Quoted passage =
========================================================================

Following the third quarter earnings release, we are maintaining our long-term ‘Neutral’ recommendation on DexCom (DXCM - Free Report) , a provider of continuous glucose monitoring systems, with a target price of $13.00.
Even though the company’s international expansion and pipeline development remains on track, it remains a loss-making entity which operates in a highly competitive landscape. DexCom missed the bottom-line consensus for the fifth consecutive time in the third quarter of 2012. Its loss per share of 25 cents was higher than the Zacks Consensus Estimate of a loss of 22 cents per share as well as the year-ago loss of 20 cents a share.
During the conference call, DexCom issued a ballpark estimate of $89 million for full year 2012 revenues compared with the current Zacks Consensus Estimate of $95 million for the 2012 revenues. The company also asserted that it will continue to develop its GEN5 system. The joint development of Edwards Lifesciences’ (EW - Free Report) next-generation in-hospital glucose monitoring system is almost complete and the company expects CE Mark approval in Europe before the end of 2012.

========================================================================

Supplied entries =
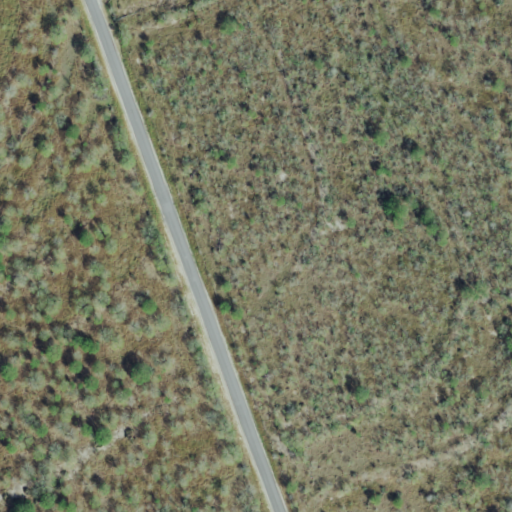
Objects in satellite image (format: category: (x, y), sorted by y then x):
road: (182, 255)
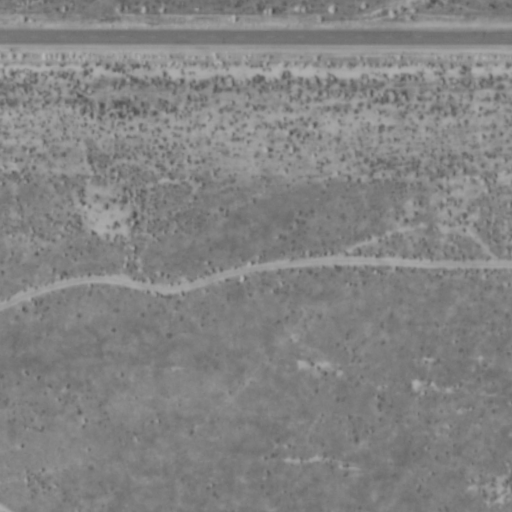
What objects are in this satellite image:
road: (256, 40)
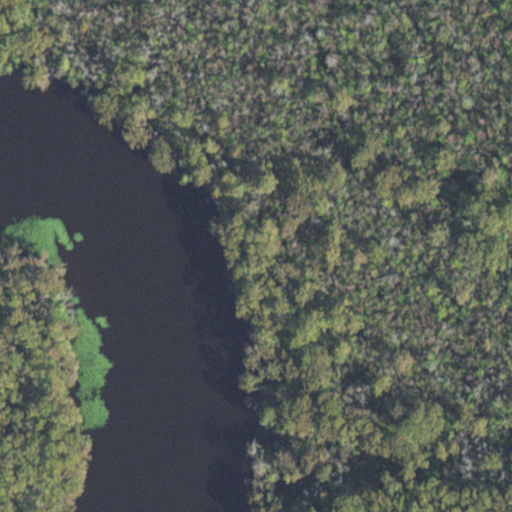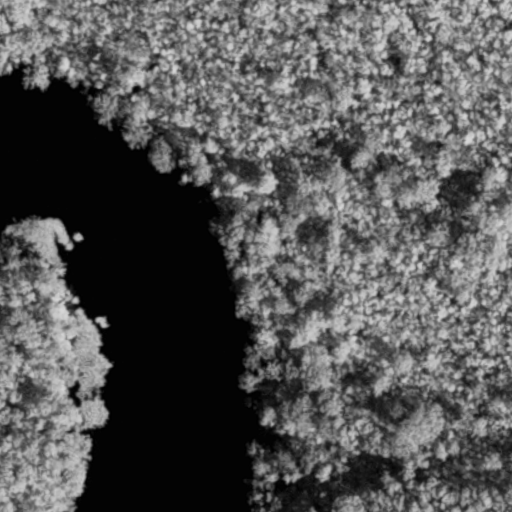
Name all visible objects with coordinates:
park: (343, 220)
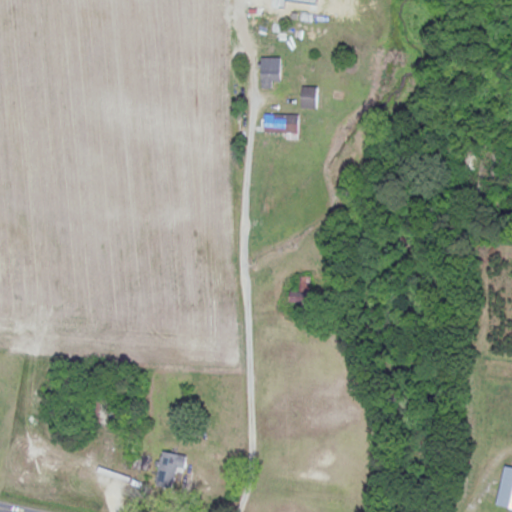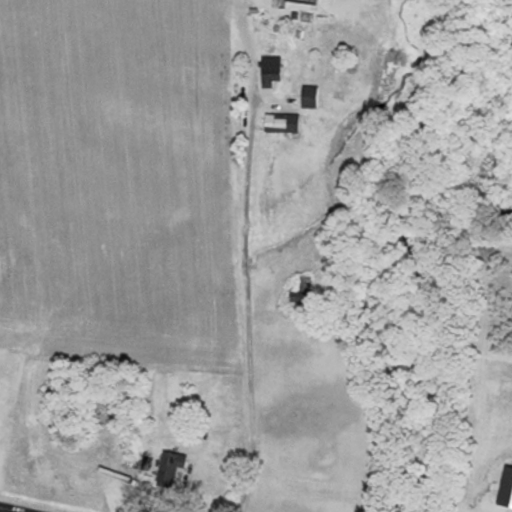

========================================================================

Task requirements =
**a)** Decide whether each statement agrees with the DexCom report above, answering yes or no and quoting the words of the report that settle it. (i) DexCom's third-quarter 2012 loss per share was smaller than the Zacks Consensus Estimate. (ii) The company expects CE Mark approval in Europe before the end of 2012. (iii) DexCom's full-year 2012 revenue estimate was above the Zacks Consensus Estimate.
**b)** Carry on the DexCom report above, starting right after its last sentence.

Expected outputs =
**a)**
(i) No: "Its loss per share of 25 cents was higher than the Zacks Consensus Estimate of a loss of 22 cents per share"
(ii) Yes: "the company expects CE Mark approval in Europe before the end of 2012"
(iii) No: "a ballpark estimate of $89 million for full year 2012 revenues compared with the current Zacks Consensus Estimate of $95 million for the 2012 revenues"

**b)**
Overseas territories contributed 10% to the company’s product revenues in the most recent quarter. We expect international revenues to strengthen as DexCom ventures into new territories. The company recently gained approval in Australia, while it anticipates approval in Canada and India. DexCom also plans to gain a foothold in other Asian countries like China and Japan. The comparison of the exponential rise of diabetes in developing countries to the fraction of the population using continuous glucose monitors implies that the market for DexCom’s products remains largely underpenetrated in these geographies.
Last month, the U.S. Food and Drug Administration (FDA) cleared DexCom’s new continuous glucose monitoring system, the DexCom G4 Platinum. The company received the CE Mark for its G4 system in June 2012 and already markets the product in the European Union as well as certain Latin American and Asian nations where the CE Mark is recognized. The commercialization of G4 in the U.S. could just be the catalyst that the company needs to gain share.
On the flip side, DexCom faces aggressive competition from large players with deeper pockets. The company competes with Roche Diabetes Care, a division of Roche (RHHBY - Free Report) and LifeScan under Johnson & Johnson (JNJ - Free Report) for its Seven Plus offering. Additionally, Medtronic (MDT - Free Report) and Abbott (ABT - Free Report) have gained FDA approval for continuous glucose monitoring systems.
Moreover, reluctance on the part of physicians and patients to adopt DexCom’s products may make it challenging for the company to expand share. This is mainly because the company’s glucose monitoring device is more invasive than other self-monitored glucose testing systems. Additionally, manufacturing constraints might hamper the supply continuum of the company.
We still believe that DexCom is poised to gain a major share of the glucose monitoring market, driven by sustained product development initiatives, collaborations and increased need for continuous glucose monitoring. The stock carries a short-term Zacks #3 Rank (Hold).